A self-made millionaire, Maloney said he can improve the economic progress the state has already made.

“We can make the business climate better. We can cut wasteful bureaucracy. We can eliminate wasteful regulation that holds back job growth,” he said, “and we can elect a new president.

“We can make West Virginia better, and that’s what it’s all about,” Maloney told a few dozen supporters who crammed into Ruby & Ketchy’s, a diner near his home that he and wife Sharon frequent. “We started something last year, and it’s time to finish it.”

After a breakfast of buckwheat pancakes, Maloney headed for the Secretary of State’s Office in Charleston to formally file his paperwork.

Tomblin, longtime president of the state Senate, is currently finishing the unexpired term of fellow Democrat and U.S. Sen. Joe Manchin. This fall’s election is for a full, four-year term.

A Tomblin spokesman didn’t immediately comment on the prospects of a general election rematch.

The only primary challenge Maloney faces so far is from fellow Morgantown Republican Ralph William Clark, who entered the race Jan. 17. Clark ran for governor last year but got less than 2 percent of the vote in the May primary.

Other candidates have until Saturday to file.

“The more West Virginians got to know Bill last year, the more they liked his plans to revitalize West Virginia,” said Phil Cox, executive director of the Republican Governors Association. His group tried last year to link Tomblin to President Barack Obama, considered unpopular in West Virginia.

Maloney also spent $2.45 million of his personal fortune to distinguish himself from six independent, third-party and write-in candidates on the ballot.

Maloney focused on the state’s high poverty ranking and touted his experience as an employer. He vowed to take West Virginia in a new direction by aggressively targeting its tax structure, regulatory policies and court system. He also campaigned on his contribution to the rescue plan that freed the 33 trapped Chilean miners in 2010, saying he provided drilling expertise.

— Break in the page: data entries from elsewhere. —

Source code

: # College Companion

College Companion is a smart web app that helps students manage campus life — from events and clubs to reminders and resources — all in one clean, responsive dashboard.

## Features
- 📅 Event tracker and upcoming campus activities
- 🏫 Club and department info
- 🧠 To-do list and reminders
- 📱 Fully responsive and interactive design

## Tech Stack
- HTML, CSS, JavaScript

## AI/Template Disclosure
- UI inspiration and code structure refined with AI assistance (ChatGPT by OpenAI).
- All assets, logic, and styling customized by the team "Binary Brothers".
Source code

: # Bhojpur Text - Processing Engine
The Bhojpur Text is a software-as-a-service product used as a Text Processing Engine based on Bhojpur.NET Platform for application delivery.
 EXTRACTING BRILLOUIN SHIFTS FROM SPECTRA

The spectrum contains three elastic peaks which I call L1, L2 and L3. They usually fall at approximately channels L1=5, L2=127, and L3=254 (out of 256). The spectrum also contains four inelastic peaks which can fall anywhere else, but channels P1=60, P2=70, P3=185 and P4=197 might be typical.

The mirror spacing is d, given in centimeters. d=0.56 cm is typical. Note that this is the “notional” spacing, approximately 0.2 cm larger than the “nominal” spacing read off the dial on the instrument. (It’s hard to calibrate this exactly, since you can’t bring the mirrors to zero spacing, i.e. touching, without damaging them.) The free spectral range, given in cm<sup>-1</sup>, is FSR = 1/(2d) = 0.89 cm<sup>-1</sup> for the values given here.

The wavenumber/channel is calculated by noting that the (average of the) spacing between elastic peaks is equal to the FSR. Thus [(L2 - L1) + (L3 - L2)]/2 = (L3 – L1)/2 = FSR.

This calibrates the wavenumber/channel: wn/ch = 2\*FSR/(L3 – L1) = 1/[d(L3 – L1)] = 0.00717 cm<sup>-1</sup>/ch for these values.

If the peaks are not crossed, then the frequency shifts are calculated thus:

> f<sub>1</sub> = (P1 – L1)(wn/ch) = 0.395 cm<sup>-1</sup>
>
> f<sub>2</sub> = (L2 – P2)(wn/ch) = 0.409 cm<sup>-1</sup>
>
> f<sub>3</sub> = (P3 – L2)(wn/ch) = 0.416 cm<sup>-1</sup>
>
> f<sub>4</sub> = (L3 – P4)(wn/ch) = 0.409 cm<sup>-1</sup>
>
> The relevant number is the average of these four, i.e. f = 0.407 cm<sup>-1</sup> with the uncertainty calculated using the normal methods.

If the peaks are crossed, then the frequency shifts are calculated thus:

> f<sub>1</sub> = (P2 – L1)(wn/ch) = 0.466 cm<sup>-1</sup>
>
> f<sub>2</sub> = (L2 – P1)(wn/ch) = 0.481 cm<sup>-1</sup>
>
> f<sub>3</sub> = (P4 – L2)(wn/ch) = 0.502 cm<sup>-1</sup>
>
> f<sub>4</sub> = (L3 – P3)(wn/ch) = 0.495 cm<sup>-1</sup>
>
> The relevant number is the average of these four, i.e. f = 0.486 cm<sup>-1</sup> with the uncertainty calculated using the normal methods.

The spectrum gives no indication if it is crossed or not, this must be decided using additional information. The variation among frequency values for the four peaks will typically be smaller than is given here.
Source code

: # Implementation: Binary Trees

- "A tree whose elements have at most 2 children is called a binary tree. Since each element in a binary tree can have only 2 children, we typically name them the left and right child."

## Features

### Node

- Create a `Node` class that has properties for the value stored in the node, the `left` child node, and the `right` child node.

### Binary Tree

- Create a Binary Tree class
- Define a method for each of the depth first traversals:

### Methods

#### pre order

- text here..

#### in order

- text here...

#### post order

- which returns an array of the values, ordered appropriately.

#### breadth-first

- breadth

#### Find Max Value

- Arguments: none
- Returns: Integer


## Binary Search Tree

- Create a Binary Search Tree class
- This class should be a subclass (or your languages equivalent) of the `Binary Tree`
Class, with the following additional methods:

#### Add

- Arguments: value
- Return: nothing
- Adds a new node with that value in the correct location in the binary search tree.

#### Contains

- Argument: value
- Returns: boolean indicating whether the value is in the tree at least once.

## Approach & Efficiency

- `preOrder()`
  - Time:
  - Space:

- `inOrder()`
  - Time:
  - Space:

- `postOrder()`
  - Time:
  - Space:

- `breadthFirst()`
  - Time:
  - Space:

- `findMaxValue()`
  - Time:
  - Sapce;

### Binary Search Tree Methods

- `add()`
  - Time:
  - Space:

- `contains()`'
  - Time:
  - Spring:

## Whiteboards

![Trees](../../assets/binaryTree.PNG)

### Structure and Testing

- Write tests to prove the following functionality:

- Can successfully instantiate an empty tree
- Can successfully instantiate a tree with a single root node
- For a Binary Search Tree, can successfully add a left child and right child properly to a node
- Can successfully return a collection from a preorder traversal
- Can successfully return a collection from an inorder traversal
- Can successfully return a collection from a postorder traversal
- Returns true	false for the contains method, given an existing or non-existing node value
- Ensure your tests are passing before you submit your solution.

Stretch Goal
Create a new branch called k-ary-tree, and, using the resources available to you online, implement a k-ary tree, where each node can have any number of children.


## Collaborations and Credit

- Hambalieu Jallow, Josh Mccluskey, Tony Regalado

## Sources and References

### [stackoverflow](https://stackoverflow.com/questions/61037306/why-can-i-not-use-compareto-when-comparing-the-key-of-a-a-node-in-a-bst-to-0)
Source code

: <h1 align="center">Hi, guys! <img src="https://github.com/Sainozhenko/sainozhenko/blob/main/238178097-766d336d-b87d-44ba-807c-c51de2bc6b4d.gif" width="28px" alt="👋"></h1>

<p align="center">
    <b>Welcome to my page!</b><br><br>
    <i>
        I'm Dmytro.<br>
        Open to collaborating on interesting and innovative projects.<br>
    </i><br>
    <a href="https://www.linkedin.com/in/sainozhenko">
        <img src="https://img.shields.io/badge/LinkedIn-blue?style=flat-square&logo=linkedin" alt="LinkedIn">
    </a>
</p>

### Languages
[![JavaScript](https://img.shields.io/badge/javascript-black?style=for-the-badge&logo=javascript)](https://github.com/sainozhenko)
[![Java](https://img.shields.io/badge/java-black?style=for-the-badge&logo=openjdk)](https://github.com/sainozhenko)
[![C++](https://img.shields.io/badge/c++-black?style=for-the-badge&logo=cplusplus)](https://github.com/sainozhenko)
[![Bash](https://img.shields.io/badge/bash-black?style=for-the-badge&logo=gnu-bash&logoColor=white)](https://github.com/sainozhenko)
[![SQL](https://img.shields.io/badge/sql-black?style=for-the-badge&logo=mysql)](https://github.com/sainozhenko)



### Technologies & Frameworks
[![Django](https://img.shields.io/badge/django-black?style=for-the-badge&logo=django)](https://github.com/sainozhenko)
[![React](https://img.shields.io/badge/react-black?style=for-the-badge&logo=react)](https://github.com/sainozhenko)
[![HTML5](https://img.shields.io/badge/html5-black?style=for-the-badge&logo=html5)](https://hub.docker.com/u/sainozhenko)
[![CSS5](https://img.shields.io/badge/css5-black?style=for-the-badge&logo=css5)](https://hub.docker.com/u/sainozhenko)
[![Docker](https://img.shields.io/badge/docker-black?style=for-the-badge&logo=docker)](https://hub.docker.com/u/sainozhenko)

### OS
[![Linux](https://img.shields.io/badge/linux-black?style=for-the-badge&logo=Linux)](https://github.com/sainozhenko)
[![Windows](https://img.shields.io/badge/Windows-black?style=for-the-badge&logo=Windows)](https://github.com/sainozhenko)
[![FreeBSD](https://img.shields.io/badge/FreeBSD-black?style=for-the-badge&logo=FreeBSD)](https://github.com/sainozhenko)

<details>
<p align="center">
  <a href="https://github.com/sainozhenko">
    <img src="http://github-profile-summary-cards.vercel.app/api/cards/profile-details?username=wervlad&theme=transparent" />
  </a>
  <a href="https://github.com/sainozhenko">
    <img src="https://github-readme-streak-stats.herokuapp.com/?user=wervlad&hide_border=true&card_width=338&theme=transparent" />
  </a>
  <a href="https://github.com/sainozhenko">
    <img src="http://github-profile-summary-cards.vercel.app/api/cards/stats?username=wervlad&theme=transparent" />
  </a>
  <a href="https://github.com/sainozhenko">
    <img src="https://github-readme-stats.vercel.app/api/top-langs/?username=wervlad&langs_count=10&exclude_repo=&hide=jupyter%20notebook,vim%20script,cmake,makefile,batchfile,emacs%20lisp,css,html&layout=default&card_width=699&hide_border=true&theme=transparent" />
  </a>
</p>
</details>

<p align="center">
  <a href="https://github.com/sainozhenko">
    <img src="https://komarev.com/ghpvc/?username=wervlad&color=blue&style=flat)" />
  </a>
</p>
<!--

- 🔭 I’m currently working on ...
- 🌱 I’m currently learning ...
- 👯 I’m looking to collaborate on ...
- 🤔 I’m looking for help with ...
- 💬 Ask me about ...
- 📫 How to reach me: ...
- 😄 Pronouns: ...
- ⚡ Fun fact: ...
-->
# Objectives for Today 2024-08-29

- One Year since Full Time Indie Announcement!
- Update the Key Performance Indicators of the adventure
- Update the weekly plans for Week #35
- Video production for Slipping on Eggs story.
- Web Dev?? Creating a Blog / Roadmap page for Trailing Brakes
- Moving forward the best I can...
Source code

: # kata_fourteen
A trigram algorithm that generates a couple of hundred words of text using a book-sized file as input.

Cox contends the more voters learned about Tomblin’s 40-year political career, “the less they liked him.”

Last fall, the governorship was the only race on the ballot, and voter turnout was less than 25 percent. This year, the race shares a full ballot of legislative and other statewide races, as well as federal House, Senate and presidential elections. 

Maloney said he’s long strived to be part of his community, and running for governor is “the ultimate of what you can do to give back.”

He also talked about humble beginnings, living in two Morgantown trailer parks when he first started North American Drillers in the 1980s and then turning that beginning into “the American dream.”

“It’s something that with a lot of determination and hard work, you can do if you strive to do the right thing and work hard, you can get ahead,” he said. He called anyone who has a problem with that idea “misguided.”